The Three Musketeers: D'Artagnan () is an upcoming action adventure film and the first of a two-part epic saga directed by Martin Bourboulon, based on Alexandre Dumas' 1844 novel The Three Musketeers. The film stars François Civil, Vincent Cassel, Pio Marmaï, Romain Duris, and Eva Green. It will be released theatrically in France by Pathé on 5 April 2023. The sequel, The Three Musketeers: Milady, is set to be released on 13 December 2023. The two-part saga was co-produced by France, Germany and Spain on a $70 million budget and filmed back to back for 150 days from 16 August 2021 to 3 June 2022.

Cast 
 François Civil as D'Artagnan
 Vincent Cassel as Athos
 Pio Marmaï as Porthos
 Romain Duris as Aramis
 Eva Green as Milady de Winter
 Lyna Khoudri as Constance Bonacieux
 Louis Garrel as King Louis XIII
 Vicky Krieps as Anne of Austria
 Jacob Fortune-Lloyd as Duke of Buckingham
 Alexis Michalik as Villeneuve de Radis
 Patrick Mille as Henri de Talleyrand-Périgord
 Ivan Franek as Ardanza
 Ralph Amoussou as Hannibal

Production  
The project was announced on 11 February 2021. Produced by Dimitri Rassam for France's Chapter 2, a Mediawan Company, and Pathé, it was co-produced by M6 Films, Germany's Constantin Film and Spain's DeAPlaneta. It was pre-bought by M6, OCS and Canal Plus. The budget for the two-part saga was $70 million. The screenplay for both films was written by Matthieu Delaporte and Alexandre De La Patellière. The score was composed by Guillaume Roussel. Pathé will release the film theatrically in France and handle the international sales. 

This new adaptation of Alexandre Dumas' 1844 novel The Three Musketeers will introduce a new character, Hannibal, based on the true story of Louis Anniaba, the first Black musketeer in French history.

Filming 
The two films were shot back to back for 150 days on location in France, in landmarks such as the Louvre Palace, the Hôtel des Invalides, the Castles of Fontainebleau and Saint-Germain-en-Laye, Fort-la-Latte and Chantilly, as well as the citadel of Saint-Malo and the historic city center of Troyes. Filming began on 16 August 2021 and wrapped on 3 June 2022 at the Farcheville castle. 650 horses and 9,000 extras were used in the production.

——————

- **REQUIREMENTS**:
1: According to the article on The Three Musketeers: D'Artagnan, who composed the score?
2: List every outlet that the article on The Three Musketeers: D'Artagnan says pre-bought the project.
3: In the article on The Three Musketeers: D'Artagnan, write out the passage between "This new adaptation" and "in French history.", inclusive.
The data that follow come from a separate source.

- **RECORD EXCERPTS**:
——————

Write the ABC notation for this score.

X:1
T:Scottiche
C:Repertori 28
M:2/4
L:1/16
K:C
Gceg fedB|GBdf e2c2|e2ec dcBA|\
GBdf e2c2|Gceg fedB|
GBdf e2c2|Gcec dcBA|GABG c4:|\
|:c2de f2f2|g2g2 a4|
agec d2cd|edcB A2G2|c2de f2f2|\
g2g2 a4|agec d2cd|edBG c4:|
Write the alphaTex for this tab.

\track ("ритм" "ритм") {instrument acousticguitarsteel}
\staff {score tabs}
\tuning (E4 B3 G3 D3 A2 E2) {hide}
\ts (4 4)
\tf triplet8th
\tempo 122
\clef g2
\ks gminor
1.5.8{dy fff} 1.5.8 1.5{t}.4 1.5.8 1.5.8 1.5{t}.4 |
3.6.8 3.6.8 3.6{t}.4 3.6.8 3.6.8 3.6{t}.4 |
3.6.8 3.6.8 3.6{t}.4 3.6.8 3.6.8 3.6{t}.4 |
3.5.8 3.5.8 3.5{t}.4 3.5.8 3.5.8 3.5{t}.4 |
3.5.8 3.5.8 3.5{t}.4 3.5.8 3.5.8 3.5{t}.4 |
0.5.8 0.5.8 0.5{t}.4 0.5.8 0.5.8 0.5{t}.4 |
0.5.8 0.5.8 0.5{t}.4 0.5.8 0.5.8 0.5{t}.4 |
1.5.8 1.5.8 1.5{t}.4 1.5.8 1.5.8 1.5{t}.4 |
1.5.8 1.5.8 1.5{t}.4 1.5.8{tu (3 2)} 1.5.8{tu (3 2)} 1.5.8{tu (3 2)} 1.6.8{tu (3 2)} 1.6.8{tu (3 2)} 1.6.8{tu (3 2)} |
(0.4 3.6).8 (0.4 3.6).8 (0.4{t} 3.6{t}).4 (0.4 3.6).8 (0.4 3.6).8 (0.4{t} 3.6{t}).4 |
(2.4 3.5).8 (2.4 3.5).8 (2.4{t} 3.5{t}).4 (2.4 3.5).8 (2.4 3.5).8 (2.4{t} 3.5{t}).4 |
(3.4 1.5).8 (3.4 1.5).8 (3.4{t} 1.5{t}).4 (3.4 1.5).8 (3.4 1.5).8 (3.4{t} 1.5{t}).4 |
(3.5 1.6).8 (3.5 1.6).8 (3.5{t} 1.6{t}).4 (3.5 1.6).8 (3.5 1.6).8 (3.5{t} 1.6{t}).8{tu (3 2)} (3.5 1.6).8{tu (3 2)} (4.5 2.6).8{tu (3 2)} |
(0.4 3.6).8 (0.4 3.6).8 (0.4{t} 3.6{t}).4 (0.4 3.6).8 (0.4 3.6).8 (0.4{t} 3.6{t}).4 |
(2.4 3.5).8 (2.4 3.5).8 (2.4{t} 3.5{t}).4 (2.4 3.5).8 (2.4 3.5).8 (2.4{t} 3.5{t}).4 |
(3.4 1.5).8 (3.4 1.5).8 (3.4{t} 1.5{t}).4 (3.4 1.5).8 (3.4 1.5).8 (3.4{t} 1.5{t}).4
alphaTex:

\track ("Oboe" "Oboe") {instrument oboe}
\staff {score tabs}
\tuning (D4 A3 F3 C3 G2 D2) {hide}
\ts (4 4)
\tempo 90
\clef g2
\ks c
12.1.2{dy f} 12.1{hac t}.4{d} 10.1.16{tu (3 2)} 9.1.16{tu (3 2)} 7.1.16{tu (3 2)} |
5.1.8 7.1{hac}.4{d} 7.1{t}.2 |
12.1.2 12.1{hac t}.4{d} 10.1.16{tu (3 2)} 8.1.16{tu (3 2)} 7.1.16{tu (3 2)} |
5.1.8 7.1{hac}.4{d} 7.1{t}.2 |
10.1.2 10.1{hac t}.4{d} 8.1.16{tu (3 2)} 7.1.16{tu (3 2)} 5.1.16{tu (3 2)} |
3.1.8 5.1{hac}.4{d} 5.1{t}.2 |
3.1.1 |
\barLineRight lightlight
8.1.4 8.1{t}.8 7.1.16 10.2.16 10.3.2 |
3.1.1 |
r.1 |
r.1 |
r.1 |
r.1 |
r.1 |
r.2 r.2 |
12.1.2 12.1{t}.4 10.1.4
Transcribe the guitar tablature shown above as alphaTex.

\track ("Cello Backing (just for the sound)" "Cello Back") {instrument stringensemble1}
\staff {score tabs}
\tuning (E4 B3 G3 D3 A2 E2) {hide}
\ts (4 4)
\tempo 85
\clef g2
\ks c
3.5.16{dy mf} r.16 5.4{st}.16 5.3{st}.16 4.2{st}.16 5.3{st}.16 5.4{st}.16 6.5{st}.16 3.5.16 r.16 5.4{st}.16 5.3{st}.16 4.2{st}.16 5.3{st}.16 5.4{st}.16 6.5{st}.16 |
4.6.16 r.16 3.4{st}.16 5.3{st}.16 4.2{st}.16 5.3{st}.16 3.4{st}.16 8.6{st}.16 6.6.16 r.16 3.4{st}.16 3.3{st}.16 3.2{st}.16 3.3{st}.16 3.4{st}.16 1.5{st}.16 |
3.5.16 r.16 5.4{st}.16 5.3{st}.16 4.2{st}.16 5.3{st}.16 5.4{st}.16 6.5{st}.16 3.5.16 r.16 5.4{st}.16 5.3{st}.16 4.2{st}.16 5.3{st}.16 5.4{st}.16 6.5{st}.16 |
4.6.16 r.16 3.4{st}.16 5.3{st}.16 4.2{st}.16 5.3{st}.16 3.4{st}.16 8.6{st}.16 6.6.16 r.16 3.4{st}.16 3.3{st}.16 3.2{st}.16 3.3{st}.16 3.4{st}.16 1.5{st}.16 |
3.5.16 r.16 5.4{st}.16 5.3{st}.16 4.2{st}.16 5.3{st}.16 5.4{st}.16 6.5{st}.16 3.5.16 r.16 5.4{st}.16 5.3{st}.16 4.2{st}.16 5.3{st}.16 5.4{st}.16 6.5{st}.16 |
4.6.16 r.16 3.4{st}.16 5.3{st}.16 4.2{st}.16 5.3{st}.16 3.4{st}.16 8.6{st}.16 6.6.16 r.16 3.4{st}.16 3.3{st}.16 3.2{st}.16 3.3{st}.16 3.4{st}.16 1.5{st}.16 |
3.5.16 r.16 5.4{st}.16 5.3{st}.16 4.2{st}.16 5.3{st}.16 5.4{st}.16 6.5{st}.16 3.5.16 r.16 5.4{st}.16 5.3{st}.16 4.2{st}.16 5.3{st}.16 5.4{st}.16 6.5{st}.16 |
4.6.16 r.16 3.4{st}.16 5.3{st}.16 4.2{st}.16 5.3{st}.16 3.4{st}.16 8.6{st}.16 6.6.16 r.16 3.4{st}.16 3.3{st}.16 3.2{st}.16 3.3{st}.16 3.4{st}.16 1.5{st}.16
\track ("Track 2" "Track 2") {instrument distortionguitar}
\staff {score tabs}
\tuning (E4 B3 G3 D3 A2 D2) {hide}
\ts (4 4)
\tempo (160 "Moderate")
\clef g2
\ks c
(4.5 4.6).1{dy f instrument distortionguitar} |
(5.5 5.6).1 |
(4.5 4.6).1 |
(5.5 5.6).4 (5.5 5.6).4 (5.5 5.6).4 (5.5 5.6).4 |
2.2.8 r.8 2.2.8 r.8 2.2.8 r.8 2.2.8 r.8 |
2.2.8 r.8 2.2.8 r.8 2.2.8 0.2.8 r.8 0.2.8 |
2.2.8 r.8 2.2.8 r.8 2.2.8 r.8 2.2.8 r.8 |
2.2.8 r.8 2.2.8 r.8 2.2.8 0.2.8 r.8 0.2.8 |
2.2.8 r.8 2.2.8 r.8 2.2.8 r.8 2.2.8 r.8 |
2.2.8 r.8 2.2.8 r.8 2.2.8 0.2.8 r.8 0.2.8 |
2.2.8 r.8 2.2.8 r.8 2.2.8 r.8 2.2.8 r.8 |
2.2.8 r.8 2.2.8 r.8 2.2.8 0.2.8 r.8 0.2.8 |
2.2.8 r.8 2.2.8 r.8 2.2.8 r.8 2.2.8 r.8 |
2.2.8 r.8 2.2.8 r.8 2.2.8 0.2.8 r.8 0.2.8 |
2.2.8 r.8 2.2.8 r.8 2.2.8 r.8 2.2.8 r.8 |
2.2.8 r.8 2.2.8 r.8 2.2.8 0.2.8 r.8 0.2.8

——————

- **RESULTS BY TASK**:
1: Guillaume Roussel composed the score.

2: M6, OCS and Canal Plus

3:
This new adaptation of Alexandre Dumas' 1844 novel The Three Musketeers will introduce a new character, Hannibal, based on the true story of Louis Anniaba, the first Black musketeer in French history.